RD : Je n’ai pas de raison de douter des spécialistes : je ne fais pas partie de ces responsables politiques qui jouent les médecins ou les scientifiques. J’entends d’ailleurs certains consommateurs qui ont fait cette démarche du sevrage par la substitution du CBD au cannabis. Pour autant, je suis attentif aux alertes d’autres spécialistes quant au recul relativement faible dont nous disposons à l’heure actuelle.
Que pensez-vous de l’argument qui explique qu’en légalisant le cannabis, les trafiquants se tourneront vers d’autres drogues ?
CJ : Ce ne sont pas du tout les mêmes niveaux de consommation et c’est la demande de drogue qui engendre le trafic, pas l’inverse. Donc oui bien sûr, les trafiquants, les têtes de réseau du moins, se tourneront vers d’autres activités frauduleuses et il n’en manque malheureusement pas, mais ils perdront un secteur particulièrement lucratif et important en volume.
RD : Les sommes colossales qui alimentent les trafics et leurs ramifications, notamment au travers des grands réseaux criminels, impliquent forcément une adaptation de ceux-ci aux évolutions du marché des stupéfiants. Il faut donc mettre tous les moyens en oeuvre pour remonter et démanteler les chaînes de ces réseaux : sur ce sujet, le « quoi qu’il en coûte » serait opportun !
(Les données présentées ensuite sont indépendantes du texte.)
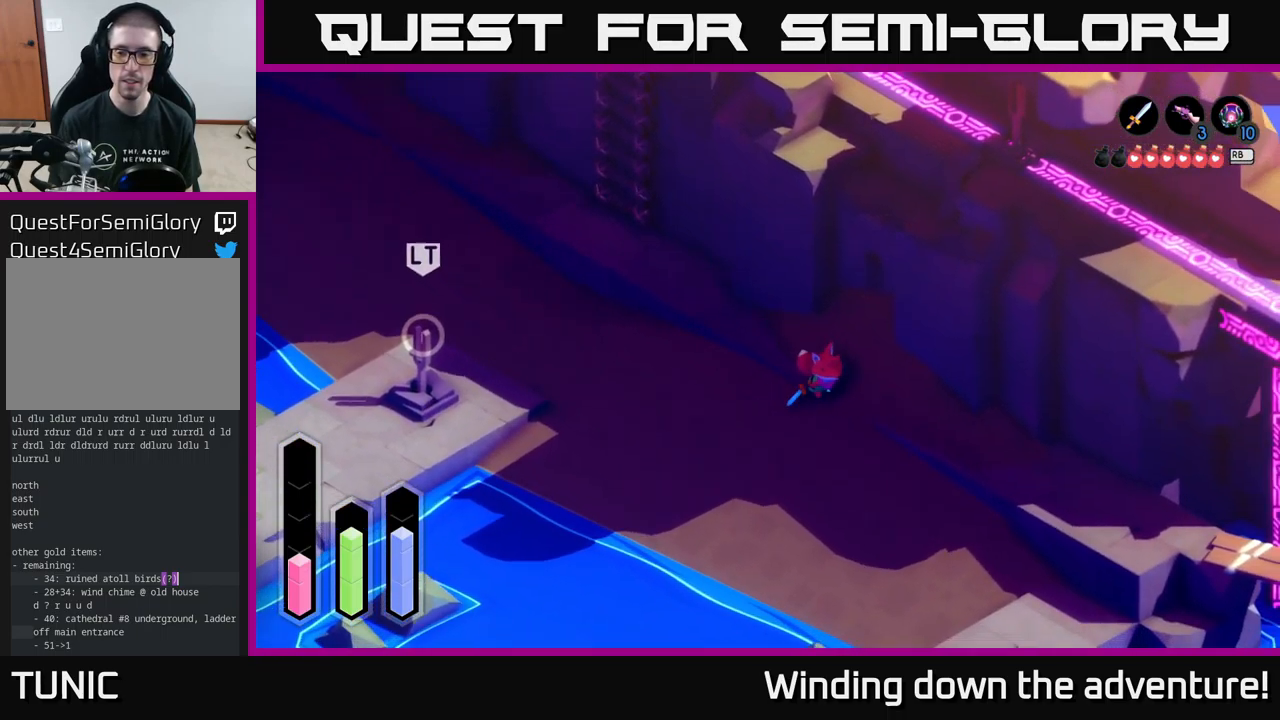
{"buttons": ["A"], "left_stick": "down-right", "right_stick": "center", "events": []}
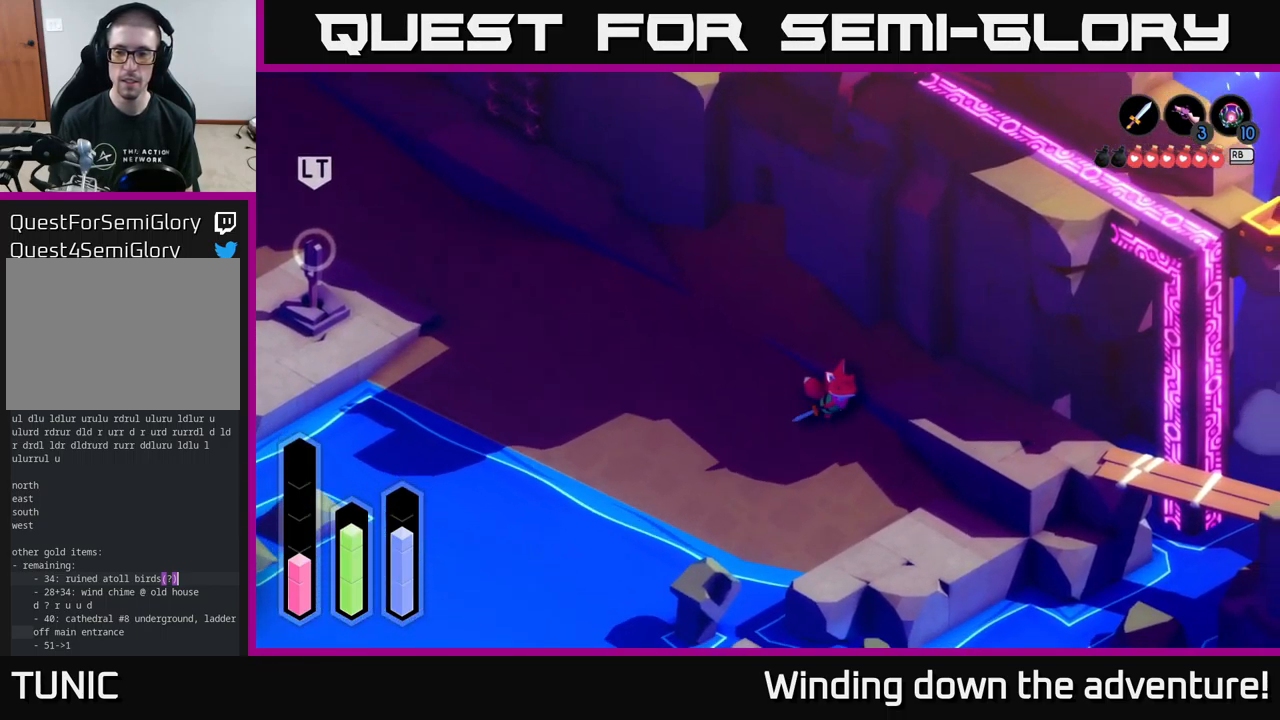
{"buttons": ["A"], "left_stick": "up-right", "right_stick": "center", "events": [[367, "left_stick", "right"], [483, "left_stick", "up-right"]]}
Deux théories : le cannabis est une passerelle vers d’autres drogues ou bien, c’est le contact avec les dealers qui peut amener le consommateur à expérimenter d’autres substances. Laquelle choisissez-vous ?
CJ : Ce que vous disent les experts, c’est que la « théorie de l’escalade » popularisée dans les années 90 est fausse : consommer du cannabis est le premier pas vers une consommation de drogues plus dures. A l’inverse en effet, les dealers sont de plus en plus polyvalents et vont proposer à leurs clients d’essayer d’autres produits donc c’est bien le cadre actuel qui favorise éventuellement l’expérimentation de plusieurs substances.
RD : Là encore, je pense que les préjugés sont mortifères, dans un cas comme dans l’autre. On n’a jamais démontré d’effet de « glissement obligatoire » vers d’autres drogues, plus dures notamment. Pour autant, on ne peut nier que la levée d’un interdit amène chez certains individus la recherche d’un autre interdit à enfreindre. D’où ma conviction que rien ne se fera sans prévention, comme notre pays en a besoin sur toutes les substances addictives.
À fortiori, si une substance devient légale, ceux qui vivent de son commerce chercheront d’autres sources lucratives et donc à faire circuler d’autres drogues. D’où l’importance de la mobilisation répressive que j’évoquais à l’instant.
Le Professeur Dantzenberg comparait « Le cannabis aujourd’hui en France, à l’alcool frelaté du temps de la prohibition ». Peut-on faire des parallèles entre alcool et tabac, et cannabis ?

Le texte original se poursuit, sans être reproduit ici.